* **EXERCISE BRIEF**
The word to look for is "lines". Report every line of the entries below that has it.

* **EXCERPTED RECORDS**
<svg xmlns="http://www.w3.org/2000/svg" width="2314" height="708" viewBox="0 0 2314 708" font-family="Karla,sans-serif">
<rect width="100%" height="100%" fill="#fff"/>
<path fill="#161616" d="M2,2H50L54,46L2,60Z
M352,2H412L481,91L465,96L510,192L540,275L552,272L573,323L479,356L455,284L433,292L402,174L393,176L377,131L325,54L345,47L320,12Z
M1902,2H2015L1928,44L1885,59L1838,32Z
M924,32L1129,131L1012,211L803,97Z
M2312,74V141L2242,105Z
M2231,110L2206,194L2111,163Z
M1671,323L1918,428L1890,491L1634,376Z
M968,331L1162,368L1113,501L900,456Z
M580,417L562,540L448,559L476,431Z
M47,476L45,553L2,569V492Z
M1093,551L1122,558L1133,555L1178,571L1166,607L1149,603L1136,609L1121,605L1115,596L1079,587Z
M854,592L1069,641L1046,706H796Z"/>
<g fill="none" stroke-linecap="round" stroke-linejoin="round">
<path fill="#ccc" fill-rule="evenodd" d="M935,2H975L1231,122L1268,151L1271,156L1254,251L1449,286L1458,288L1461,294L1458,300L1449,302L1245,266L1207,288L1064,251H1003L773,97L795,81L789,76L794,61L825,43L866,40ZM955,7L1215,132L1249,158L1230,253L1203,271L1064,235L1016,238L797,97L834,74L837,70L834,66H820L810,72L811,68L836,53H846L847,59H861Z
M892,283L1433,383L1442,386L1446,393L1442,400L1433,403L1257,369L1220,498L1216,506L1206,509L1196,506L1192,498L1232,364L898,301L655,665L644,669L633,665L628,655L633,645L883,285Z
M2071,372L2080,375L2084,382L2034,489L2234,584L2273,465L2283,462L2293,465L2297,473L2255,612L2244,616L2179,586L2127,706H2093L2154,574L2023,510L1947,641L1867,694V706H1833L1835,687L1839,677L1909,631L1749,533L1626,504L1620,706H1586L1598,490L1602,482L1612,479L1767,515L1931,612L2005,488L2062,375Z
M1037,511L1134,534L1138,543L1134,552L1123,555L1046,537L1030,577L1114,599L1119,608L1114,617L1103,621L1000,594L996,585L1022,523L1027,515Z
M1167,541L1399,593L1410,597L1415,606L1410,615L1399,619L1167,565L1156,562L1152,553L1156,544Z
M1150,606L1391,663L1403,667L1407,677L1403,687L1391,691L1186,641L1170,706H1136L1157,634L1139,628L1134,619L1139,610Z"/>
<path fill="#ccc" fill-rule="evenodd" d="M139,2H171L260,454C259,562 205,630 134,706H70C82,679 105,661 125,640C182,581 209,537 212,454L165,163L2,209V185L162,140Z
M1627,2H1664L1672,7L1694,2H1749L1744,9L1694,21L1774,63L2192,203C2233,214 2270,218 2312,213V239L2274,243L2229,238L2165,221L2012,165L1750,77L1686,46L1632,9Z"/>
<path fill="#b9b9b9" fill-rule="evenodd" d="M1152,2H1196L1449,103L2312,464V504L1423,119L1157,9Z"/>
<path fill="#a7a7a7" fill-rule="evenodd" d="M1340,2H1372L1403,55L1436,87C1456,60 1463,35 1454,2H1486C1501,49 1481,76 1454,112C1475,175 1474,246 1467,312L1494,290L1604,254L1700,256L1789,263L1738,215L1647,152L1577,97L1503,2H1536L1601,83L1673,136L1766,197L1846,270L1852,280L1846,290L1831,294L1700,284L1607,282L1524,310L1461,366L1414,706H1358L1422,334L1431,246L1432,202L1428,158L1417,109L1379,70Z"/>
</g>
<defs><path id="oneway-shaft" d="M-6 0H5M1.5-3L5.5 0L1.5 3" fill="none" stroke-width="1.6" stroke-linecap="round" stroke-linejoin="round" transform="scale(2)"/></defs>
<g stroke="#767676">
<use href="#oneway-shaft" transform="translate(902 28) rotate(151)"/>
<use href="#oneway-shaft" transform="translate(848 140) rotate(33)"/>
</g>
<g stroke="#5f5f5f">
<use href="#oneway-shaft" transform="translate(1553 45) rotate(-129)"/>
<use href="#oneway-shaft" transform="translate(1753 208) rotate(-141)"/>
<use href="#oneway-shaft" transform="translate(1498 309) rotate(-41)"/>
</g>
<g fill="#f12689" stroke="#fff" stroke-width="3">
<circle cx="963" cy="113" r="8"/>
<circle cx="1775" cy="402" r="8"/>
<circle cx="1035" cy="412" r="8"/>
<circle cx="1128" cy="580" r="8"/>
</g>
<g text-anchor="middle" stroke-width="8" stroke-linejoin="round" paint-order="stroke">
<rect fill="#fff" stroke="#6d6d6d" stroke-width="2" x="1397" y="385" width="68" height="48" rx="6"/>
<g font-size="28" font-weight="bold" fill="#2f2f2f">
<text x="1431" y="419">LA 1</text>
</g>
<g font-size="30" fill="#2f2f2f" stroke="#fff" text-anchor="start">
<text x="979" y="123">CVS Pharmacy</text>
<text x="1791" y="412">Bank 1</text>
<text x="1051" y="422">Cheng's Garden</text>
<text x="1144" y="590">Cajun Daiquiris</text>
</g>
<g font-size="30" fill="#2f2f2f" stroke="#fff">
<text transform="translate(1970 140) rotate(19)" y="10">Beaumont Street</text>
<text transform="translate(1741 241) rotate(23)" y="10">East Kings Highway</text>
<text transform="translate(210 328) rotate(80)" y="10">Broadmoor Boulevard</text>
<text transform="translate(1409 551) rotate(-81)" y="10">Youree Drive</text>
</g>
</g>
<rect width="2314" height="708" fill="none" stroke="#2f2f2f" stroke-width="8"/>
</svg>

---

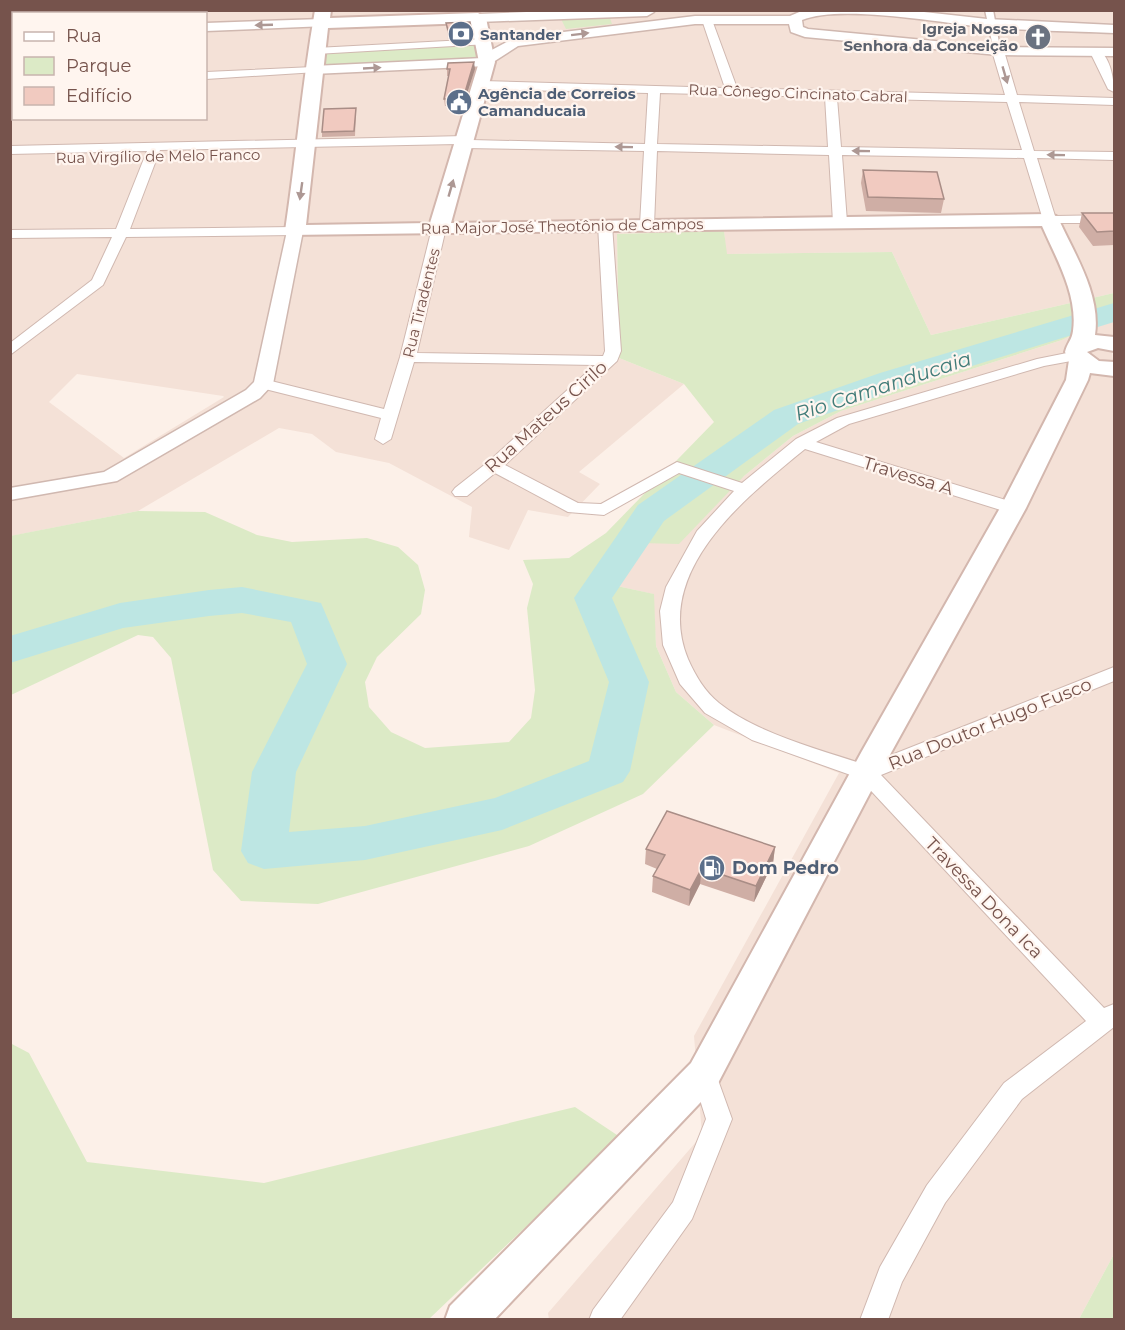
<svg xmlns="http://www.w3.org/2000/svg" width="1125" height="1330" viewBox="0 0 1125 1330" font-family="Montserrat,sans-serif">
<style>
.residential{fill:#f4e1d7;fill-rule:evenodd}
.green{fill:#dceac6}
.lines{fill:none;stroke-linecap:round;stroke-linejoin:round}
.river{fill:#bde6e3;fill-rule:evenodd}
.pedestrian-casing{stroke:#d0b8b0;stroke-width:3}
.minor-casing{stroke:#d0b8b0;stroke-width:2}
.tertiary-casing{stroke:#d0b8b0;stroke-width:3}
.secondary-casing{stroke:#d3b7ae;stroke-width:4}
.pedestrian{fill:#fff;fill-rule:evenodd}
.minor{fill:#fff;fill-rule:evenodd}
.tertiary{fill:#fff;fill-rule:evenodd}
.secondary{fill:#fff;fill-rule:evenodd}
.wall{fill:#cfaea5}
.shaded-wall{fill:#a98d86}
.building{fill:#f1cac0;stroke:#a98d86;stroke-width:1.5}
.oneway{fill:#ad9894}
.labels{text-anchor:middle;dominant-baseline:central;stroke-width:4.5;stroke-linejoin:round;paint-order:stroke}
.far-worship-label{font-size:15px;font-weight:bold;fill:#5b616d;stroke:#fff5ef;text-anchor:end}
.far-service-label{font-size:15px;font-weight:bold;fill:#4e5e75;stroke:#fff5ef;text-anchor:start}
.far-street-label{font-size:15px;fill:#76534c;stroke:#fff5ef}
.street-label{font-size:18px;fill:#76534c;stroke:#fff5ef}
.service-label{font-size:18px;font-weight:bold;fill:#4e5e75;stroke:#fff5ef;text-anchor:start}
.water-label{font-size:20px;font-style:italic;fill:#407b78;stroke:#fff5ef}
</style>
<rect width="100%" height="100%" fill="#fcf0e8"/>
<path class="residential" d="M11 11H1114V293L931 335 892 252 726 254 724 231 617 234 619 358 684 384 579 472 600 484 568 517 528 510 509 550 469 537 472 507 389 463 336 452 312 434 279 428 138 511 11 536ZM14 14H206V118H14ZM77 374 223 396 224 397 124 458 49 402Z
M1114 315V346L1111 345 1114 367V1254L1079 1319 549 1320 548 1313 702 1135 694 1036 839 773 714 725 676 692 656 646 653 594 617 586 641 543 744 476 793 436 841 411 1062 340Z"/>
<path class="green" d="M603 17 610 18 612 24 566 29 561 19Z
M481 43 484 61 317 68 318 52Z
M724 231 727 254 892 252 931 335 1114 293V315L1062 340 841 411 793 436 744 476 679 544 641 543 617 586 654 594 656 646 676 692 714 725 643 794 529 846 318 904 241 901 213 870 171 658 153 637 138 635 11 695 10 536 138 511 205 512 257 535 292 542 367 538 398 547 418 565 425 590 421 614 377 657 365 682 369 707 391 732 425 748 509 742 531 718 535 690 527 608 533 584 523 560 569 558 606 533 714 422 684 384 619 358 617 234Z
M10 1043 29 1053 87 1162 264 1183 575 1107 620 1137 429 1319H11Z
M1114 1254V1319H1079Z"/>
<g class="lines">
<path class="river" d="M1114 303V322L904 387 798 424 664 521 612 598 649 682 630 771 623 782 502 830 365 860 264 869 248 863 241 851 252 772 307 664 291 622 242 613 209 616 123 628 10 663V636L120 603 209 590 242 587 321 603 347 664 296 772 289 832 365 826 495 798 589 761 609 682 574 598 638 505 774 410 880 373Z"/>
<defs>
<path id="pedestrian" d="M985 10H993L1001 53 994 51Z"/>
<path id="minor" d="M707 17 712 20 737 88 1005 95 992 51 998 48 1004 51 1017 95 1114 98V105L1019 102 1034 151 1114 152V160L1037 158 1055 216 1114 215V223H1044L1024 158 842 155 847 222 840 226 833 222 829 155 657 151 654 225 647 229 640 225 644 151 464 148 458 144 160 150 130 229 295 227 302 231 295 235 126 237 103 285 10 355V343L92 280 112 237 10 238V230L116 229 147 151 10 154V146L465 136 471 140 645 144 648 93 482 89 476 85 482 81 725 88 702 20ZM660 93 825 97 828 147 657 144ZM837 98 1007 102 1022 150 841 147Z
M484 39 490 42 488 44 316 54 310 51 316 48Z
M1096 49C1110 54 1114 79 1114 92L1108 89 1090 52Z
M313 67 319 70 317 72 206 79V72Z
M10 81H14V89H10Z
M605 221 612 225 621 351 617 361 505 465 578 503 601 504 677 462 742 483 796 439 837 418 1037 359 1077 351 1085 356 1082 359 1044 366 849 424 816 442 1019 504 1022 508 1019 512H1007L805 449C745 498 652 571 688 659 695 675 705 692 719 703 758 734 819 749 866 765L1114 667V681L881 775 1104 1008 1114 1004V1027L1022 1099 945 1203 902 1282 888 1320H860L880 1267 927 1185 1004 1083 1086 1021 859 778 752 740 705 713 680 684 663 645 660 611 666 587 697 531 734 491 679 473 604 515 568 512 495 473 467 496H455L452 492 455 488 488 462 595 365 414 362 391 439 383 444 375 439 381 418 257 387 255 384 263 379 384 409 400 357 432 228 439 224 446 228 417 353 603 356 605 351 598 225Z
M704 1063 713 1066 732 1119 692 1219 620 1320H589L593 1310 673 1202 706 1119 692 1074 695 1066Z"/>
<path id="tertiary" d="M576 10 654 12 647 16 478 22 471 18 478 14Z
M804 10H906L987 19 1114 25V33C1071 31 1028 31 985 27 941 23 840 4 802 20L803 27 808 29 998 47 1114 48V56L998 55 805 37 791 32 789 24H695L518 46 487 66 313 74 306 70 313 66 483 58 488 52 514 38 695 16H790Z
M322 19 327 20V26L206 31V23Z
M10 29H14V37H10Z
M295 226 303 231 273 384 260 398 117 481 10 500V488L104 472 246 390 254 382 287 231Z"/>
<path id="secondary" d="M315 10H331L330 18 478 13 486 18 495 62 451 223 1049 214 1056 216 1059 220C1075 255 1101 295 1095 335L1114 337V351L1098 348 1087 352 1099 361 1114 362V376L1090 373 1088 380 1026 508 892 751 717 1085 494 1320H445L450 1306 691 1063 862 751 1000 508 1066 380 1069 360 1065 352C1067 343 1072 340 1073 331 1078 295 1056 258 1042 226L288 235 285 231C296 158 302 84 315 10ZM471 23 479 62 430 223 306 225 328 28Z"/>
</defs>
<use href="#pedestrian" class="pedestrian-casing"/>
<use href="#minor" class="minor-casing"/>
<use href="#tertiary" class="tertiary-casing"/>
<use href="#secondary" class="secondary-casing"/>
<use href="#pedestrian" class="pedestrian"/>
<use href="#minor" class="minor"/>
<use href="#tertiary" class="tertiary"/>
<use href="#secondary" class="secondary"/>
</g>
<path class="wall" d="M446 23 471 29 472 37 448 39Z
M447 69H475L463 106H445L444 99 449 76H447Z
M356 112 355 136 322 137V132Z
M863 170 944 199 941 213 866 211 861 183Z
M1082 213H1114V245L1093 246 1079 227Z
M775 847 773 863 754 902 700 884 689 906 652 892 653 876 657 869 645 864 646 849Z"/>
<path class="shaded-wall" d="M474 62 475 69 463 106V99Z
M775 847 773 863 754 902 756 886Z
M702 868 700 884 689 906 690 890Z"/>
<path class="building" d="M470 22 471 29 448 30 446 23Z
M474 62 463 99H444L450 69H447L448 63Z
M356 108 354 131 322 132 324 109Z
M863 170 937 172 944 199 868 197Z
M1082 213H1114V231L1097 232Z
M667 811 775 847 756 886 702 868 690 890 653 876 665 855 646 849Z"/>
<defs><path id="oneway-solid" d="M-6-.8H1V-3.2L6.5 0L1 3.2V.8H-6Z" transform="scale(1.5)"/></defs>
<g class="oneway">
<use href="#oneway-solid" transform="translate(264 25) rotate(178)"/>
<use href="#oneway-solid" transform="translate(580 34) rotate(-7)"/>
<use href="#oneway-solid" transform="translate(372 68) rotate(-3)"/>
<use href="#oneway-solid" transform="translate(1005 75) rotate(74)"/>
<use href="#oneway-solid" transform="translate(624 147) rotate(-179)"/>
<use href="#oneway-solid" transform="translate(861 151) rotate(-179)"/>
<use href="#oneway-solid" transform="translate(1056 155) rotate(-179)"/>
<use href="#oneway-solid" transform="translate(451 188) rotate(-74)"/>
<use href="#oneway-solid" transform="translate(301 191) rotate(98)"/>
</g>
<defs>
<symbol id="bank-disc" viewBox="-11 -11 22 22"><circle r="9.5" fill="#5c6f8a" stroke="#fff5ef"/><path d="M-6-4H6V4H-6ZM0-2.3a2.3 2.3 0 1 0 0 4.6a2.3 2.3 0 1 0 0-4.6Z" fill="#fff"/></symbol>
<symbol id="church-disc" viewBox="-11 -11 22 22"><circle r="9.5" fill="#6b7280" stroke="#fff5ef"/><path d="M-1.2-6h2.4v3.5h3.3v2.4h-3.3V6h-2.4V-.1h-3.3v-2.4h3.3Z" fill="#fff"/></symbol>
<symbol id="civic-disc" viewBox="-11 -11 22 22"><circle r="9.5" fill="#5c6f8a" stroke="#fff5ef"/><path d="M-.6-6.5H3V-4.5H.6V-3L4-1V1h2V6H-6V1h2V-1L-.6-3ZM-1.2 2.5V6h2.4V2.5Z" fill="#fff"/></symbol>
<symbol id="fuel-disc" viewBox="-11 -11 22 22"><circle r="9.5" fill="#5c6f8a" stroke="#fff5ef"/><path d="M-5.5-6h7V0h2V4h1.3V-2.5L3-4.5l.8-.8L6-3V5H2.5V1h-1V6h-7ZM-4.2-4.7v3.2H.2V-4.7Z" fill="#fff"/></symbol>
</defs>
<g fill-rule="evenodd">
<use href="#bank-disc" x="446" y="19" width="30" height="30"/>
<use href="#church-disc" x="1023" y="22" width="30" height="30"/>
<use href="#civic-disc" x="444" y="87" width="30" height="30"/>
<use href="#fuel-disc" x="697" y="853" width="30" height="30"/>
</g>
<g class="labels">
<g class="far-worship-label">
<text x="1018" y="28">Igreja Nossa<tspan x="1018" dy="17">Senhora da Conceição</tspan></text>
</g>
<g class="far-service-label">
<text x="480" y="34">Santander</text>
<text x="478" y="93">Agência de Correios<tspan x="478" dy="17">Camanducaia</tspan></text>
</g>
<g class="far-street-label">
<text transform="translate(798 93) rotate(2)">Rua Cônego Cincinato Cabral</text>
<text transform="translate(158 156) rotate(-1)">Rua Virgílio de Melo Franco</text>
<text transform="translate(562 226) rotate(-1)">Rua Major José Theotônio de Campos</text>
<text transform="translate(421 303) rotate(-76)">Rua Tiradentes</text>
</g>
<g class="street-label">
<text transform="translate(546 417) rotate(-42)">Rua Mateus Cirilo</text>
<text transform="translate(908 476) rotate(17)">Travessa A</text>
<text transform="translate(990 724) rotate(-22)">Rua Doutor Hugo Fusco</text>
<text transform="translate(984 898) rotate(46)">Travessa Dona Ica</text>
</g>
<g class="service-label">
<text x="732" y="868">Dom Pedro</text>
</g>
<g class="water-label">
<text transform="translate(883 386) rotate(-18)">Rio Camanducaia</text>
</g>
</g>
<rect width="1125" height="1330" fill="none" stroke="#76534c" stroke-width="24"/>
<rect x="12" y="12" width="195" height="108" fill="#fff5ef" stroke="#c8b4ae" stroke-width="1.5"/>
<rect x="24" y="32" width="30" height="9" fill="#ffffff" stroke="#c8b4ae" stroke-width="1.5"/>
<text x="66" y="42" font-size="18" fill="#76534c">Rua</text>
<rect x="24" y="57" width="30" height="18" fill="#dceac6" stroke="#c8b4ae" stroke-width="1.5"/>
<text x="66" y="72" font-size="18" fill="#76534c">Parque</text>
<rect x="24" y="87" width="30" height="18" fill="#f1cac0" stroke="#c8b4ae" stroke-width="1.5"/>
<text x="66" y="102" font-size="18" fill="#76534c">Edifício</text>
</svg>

* **SOLUTION TO THIS TASK**
.lines{fill:none;stroke-linecap:round;stroke-linejoin:round}
<g class="lines">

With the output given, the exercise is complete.